Coming soon to a church near you: your friendly youth pastor starring as Batman just like in The Dark Knight.

Some local ministers are learning to crouch, shove and hit, not to be superhero wannabes, but to protect their flocks in a violent world.

Jeff McKissack is spreading the Batman gospel to youth pastors in Dallas and across the country. He hopes to convert them into followers of the Keysi Fighting Method, the street fighting style used in recent cinematic blockbusters.

McKissack figures that pastors who know how to defend themselves against thugs can help protect the children they lead at church or on field trips to amusement parks or on mission travels.

“It’s a sign of the times,” he said.

On Friday, McKissack shared the technique with a small group of youth pastors in the Highland Park United Methodist Church basement.

Facing a painting of Jesus, and with techno music pounding, the youth pastors with padding pounded into each other.

They crossed their hands above their heads to block punches. They pivoted to avoid getting pummeled. They shoved each other around.

Those who attended Friday said they want to be prepared in case the unthinkable happens.

“People do crazy things, and we live in a crazy world,” said Galen Davis, a junior high youth pastor at Calvary Church in Irving. “I don’t think there’s anything wrong with learning to protect yourself.”

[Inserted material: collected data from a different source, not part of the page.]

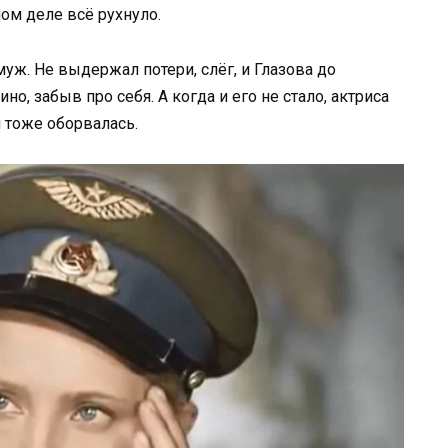
ом деле всё рухнуло.
муж. Не выдержал потери, слёг, и Глазова до
но, забыв про себя. А когда и его не стало, актриса
 тоже оборвалась.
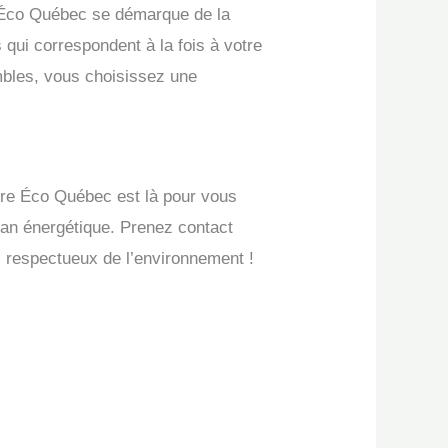
e Éco Québec se démarque de la
qui correspondent à la fois à votre
mbles, vous choisissez une
ture Éco Québec est là pour vous
plan énergétique. Prenez contact
us respectueux de l’environnement !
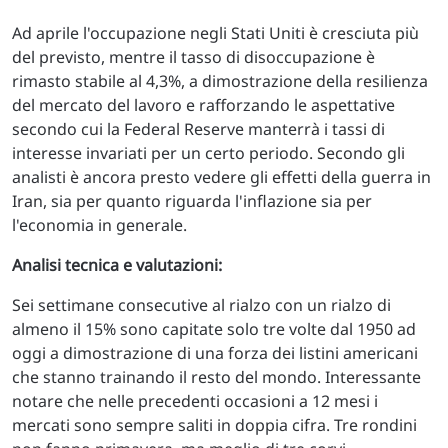
Ad aprile l'occupazione negli Stati Uniti è cresciuta più
del previsto, mentre il tasso di disoccupazione è
rimasto stabile al 4,3%, a dimostrazione della resilienza
del mercato del lavoro e rafforzando le aspettative
secondo cui la Federal Reserve manterrà i tassi di
interesse invariati per un certo periodo. Secondo gli
analisti è ancora presto vedere gli effetti della guerra in
Iran, sia per quanto riguarda l'inflazione sia per
l'economia in generale.
Analisi tecnica e valutazioni:
Sei settimane consecutive al rialzo con un rialzo di
almeno il 15% sono capitate solo tre volte dal 1950 ad
oggi a dimostrazione di una forza dei listini americani
che stanno trainando il resto del mondo. Interessante
notare che nelle precedenti occasioni a 12 mesi i
mercati sono sempre saliti in doppia cifra. Tre rondini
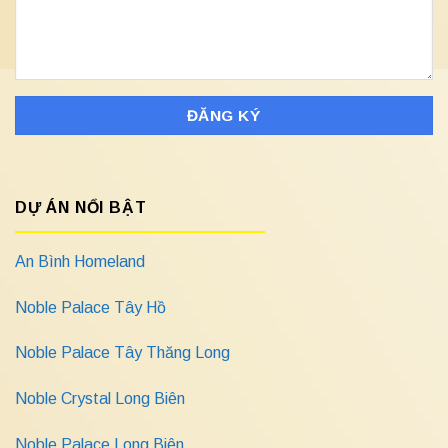
DỰ ÁN NỔI BẬT
An Bình Homeland
Noble Palace Tây Hồ
Noble Palace Tây Thăng Long
Noble Crystal Long Biên
Noble Palace Long Biên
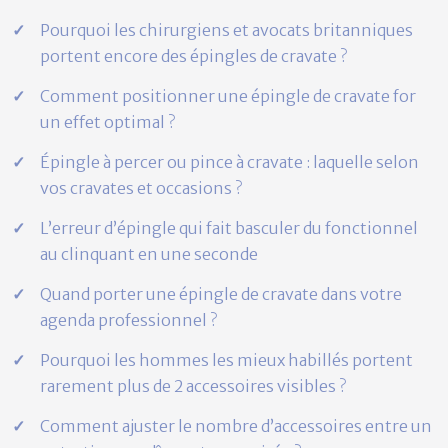
Pourquoi les chirurgiens et avocats britanniques
portent encore des épingles de cravate ?
Comment positionner une épingle de cravate for
un effet optimal ?
Épingle à percer ou pince à cravate : laquelle selon
vos cravates et occasions ?
L’erreur d’épingle qui fait basculer du fonctionnel
au clinquant en une seconde
Quand porter une épingle de cravate dans votre
agenda professionnel ?
Pourquoi les hommes les mieux habillés portent
rarement plus de 2 accessoires visibles ?
Comment ajuster le nombre d’accessoires entre un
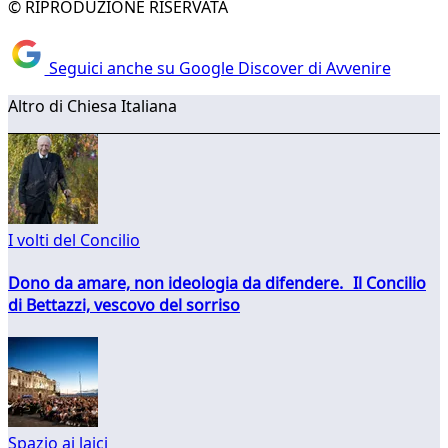
© RIPRODUZIONE RISERVATA
Seguici anche su Google Discover di Avvenire
Altro di Chiesa Italiana
I volti del Concilio
Dono da amare, non ideologia da difendere. Il Concilio
di Bettazzi, vescovo del sorriso
Spazio ai laici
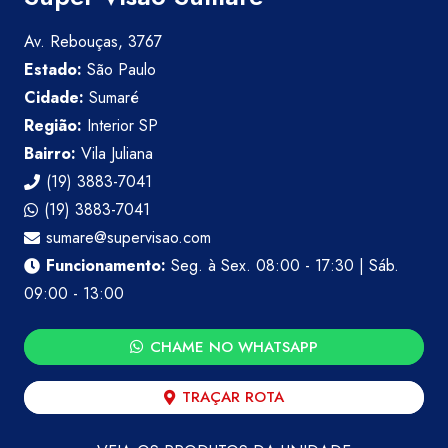
Av. Rebouças, 3767
Estado:
São Paulo
Cidade:
Sumaré
Região:
Interior SP
Bairro:
Vila Juliana
(19) 3883-7041
(19) 3883-7041
sumare@supervisao.com
Funcionamento:
Seg. à Sex. 08:00 - 17:30 | Sáb.
09:00 - 13:00
CHAME NO WHATSAPP
TRAÇAR ROTA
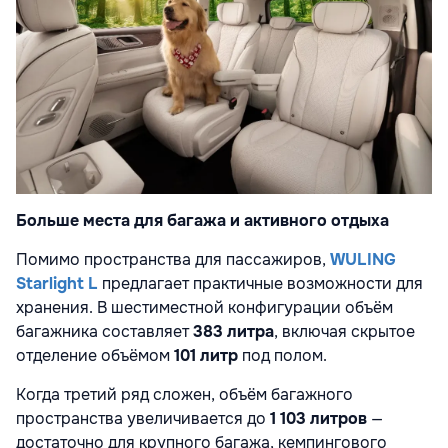
Больше места для багажа и активного отдыха
Помимо пространства для пассажиров,
WULING
Starlight L
предлагает практичные возможности для
хранения. В шестиместной конфигурации объём
багажника составляет
383 литра
, включая скрытое
отделение объёмом
101 литр
под полом.
Когда третий ряд сложен, объём багажного
пространства увеличивается до
1 103 литров
—
достаточно для крупного багажа, кемпингового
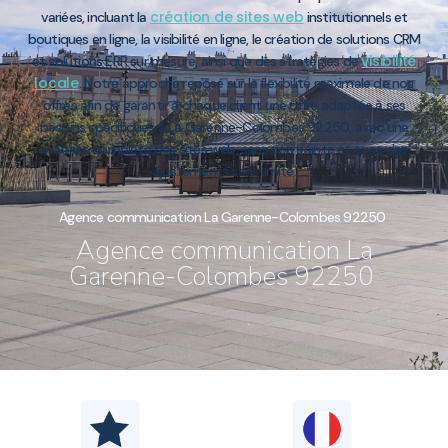
création de sites web
variées, incluant la
institutionnels et
boutiques en ligne, la visibilité en ligne, le création de solutions CRM
visibilité
et solutions ERP sur mesure, ainsi que des stratégies de
locale
. Notre approche repose sur la flexibilité maximale de nos
offres afin de garantir à chaque client une offre adaptée à ses
besoins spécifiques à La Garenne-Colombes 92250, avec une
maîtrise complète des sites web, sans contrainte et avec des
ajustements sans limite.
Agence communication La Garenne-Colombes 92250
Agence communication La
Garenne-Colombes 92250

But don’t expect the pastors to be cruisin’ for bruisin’. Proponents stress that Keysi (pronounced kay-see) is a defensive strategy used only when someone else attacks.

“We’re not teaching people to find a fight,” McKissack said. “We’re teaching them what to do when the fight finds them.”

Jeff McKissack's Defense by Design

Stephen Lohoefer, junior high youth director at Highland Park United Methodist Church, says Keysi gives him peace of mind.

“It’s nice to know I have this skill set in my repertoire if needed,” he said.

Keysi also is a way to connect with kids. Children at church call Lohoefer Batman and ask him to show off his moves.

“All you have to do is say Batman and everyone’s head pops up,” Lohoefer said.

Davis plans to use his skills when reaching out to children who don’t attend his church.

“If that gets kids into the church, they see that, ‘Wow, church can be fun,’ ” he said. “This isn’t just a religious thing. These youth pastors can be really fun guys, and these guys aren’t dorks with their huge Bibles.”

Robert Cirtin, a Missouri-based church safety consultant, said he worries that Keysi might not be simple enough for people to remember in an emergency. He suggests that pastors consider taking more traditional self-defense classes. But he added that Keysi could be useful.

“Doing this is better than doing nothing,” Cirtin said. “It does get you to think in terms of your surroundings.”

Many churches could do much more to protect their worshipers, said Cirtin, a former pastor and police officer. Churches are vulnerable because they’re designed to be open to the public, he said.

“Churches are beginning to wake up a little bit,” Cirtin said. “Most churches are in denial.”

Once unthinkable, violence is seeping into churches. Deadly shootings took place in New Jersey in November and in Tennessee in July.

At Fort Worth’s Wedgwood Baptist Church in 1999, a gunman killed seven and injured seven before killing himself in a 10-minute shooting spree.

In 2007, two gun-wielding robbers tied up security guards at First Baptist Church in downtown Dallas and stole thousands of dollars in church property.

Back in the Highland Park church basement, Phil Dieke, the church’s senior high youth director, was sweating. He finds Keysi useful and he doesn’t think it conflicts with the Bible.

“As Christians, we’re not meant to be stomped on,” he said.

McKissack plans to promote Keysi at youth pastor conferences nationwide. He’s encouraging pastors to sign up for an extensive May training program that costs up to $3,000.

Keysi was born in the 1950s, when Spanish gypsies used it in street fighting. Now it’s on the big screen because, movie directors say, Keysi makes fighting look more real.

McKissack, who has taught crime prevention to tens of thousands of children and adults across the country, became a Keysi fan when he first saw it, in Batman Begins.

McKissack said he was impressed by Keysi’s practicality there aren’t high-level kicks or acrobatics.

“It’s tapping into that primal instinct that is there for our survival,” he said.